Copy out each line of the data that contains "keyboard".

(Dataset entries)
=======
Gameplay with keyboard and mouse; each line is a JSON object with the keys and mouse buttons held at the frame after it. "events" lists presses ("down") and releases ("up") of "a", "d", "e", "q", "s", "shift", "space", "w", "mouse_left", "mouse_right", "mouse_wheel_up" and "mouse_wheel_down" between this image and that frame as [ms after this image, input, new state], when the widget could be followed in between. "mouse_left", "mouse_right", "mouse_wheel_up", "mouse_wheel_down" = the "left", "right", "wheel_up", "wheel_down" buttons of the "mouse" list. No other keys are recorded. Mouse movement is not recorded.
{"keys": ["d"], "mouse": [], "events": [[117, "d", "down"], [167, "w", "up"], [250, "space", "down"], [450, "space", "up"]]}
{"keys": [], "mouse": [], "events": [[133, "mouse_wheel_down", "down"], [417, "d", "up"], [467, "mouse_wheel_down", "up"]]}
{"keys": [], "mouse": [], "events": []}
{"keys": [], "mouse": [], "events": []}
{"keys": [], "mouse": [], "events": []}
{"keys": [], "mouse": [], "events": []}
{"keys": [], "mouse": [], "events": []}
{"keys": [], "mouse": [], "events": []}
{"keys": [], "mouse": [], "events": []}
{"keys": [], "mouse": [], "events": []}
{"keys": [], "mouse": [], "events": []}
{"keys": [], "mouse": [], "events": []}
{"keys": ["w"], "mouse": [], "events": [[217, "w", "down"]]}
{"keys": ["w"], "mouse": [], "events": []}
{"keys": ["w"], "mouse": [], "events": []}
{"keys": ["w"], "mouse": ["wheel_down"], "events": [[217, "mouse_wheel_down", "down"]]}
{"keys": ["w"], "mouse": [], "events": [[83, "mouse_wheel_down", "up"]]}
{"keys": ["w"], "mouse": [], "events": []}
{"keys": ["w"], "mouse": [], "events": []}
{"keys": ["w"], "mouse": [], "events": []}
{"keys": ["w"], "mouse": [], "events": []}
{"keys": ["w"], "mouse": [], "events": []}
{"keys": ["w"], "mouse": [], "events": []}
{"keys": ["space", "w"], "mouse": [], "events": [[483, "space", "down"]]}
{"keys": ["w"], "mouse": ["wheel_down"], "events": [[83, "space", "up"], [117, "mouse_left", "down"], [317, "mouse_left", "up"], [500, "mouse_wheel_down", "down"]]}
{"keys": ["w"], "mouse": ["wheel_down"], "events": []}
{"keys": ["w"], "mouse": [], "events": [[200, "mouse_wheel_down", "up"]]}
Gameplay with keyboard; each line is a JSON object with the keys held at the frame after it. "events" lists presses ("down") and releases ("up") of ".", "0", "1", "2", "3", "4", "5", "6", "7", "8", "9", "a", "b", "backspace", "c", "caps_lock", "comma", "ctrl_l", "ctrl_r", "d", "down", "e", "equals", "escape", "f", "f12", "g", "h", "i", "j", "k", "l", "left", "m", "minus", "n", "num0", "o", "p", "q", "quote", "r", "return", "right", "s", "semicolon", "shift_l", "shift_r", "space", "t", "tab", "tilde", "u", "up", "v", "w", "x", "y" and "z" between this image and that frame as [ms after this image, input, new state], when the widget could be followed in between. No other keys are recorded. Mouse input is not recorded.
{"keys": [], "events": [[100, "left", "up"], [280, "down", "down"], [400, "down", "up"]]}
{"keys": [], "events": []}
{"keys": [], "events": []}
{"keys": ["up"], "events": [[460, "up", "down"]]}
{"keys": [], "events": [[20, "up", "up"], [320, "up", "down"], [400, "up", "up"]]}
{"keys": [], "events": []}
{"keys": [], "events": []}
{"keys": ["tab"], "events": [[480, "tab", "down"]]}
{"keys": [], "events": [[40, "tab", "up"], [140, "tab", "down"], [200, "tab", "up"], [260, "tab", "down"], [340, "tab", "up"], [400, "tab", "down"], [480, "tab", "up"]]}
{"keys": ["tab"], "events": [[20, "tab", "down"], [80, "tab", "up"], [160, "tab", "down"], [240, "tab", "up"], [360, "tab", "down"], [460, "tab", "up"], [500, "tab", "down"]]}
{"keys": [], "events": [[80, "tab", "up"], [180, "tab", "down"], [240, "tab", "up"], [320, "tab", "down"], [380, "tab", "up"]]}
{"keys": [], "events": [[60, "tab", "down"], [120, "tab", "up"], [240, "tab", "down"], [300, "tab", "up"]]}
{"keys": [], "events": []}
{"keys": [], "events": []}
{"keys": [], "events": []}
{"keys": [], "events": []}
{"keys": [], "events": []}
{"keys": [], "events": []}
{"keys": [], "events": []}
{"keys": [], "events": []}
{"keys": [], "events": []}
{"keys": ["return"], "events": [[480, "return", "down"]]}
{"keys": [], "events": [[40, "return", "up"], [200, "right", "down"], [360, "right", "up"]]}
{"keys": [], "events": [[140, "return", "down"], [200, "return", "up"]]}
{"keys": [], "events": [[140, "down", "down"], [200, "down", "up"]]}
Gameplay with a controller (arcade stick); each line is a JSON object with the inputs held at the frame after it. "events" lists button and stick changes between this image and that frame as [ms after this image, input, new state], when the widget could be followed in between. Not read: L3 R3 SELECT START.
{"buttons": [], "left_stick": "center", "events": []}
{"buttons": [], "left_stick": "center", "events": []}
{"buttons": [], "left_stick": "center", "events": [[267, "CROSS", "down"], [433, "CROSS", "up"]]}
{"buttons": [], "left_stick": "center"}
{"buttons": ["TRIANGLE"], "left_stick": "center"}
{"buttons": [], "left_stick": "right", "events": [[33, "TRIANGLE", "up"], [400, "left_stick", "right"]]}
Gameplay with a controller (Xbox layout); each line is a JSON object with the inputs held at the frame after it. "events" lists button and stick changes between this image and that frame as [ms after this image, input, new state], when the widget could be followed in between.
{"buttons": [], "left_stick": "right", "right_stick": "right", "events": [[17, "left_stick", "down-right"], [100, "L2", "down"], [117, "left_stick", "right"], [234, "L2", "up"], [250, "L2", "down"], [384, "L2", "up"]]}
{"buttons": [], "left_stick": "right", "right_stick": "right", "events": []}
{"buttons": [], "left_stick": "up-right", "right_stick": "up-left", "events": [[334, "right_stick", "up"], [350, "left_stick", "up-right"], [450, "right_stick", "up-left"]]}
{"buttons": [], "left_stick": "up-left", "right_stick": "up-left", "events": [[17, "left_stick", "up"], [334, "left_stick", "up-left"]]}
=======
SOLUTION FOR THIS TASK
Gameplay with keyboard and mouse; each line is a JSON object with the keys and mouse buttons held at the frame after it. "events" lists presses ("down") and releases ("up") of "a", "d", "e", "q", "s", "shift", "space", "w", "mouse_left", "mouse_right", "mouse_wheel_up" and "mouse_wheel_down" between this image and that frame as [ms after this image, input, new state], when the widget could be followed in between. "mouse_left", "mouse_right", "mouse_wheel_up", "mouse_wheel_down" = the "left", "right", "wheel_up", "wheel_down" buttons of the "mouse" list. No other keys are recorded. Mouse movement is not recorded.
Gameplay with keyboard; each line is a JSON object with the keys held at the frame after it. "events" lists presses ("down") and releases ("up") of ".", "0", "1", "2", "3", "4", "5", "6", "7", "8", "9", "a", "b", "backspace", "c", "caps_lock", "comma", "ctrl_l", "ctrl_r", "d", "down", "e", "equals", "escape", "f", "f12", "g", "h", "i", "j", "k", "l", "left", "m", "minus", "n", "num0", "o", "p", "q", "quote", "r", "return", "right", "s", "semicolon", "shift_l", "shift_r", "space", "t", "tab", "tilde", "u", "up", "v", "w", "x", "y" and "z" between this image and that frame as [ms after this image, input, new state], when the widget could be followed in between. No other keys are recorded. Mouse input is not recorded.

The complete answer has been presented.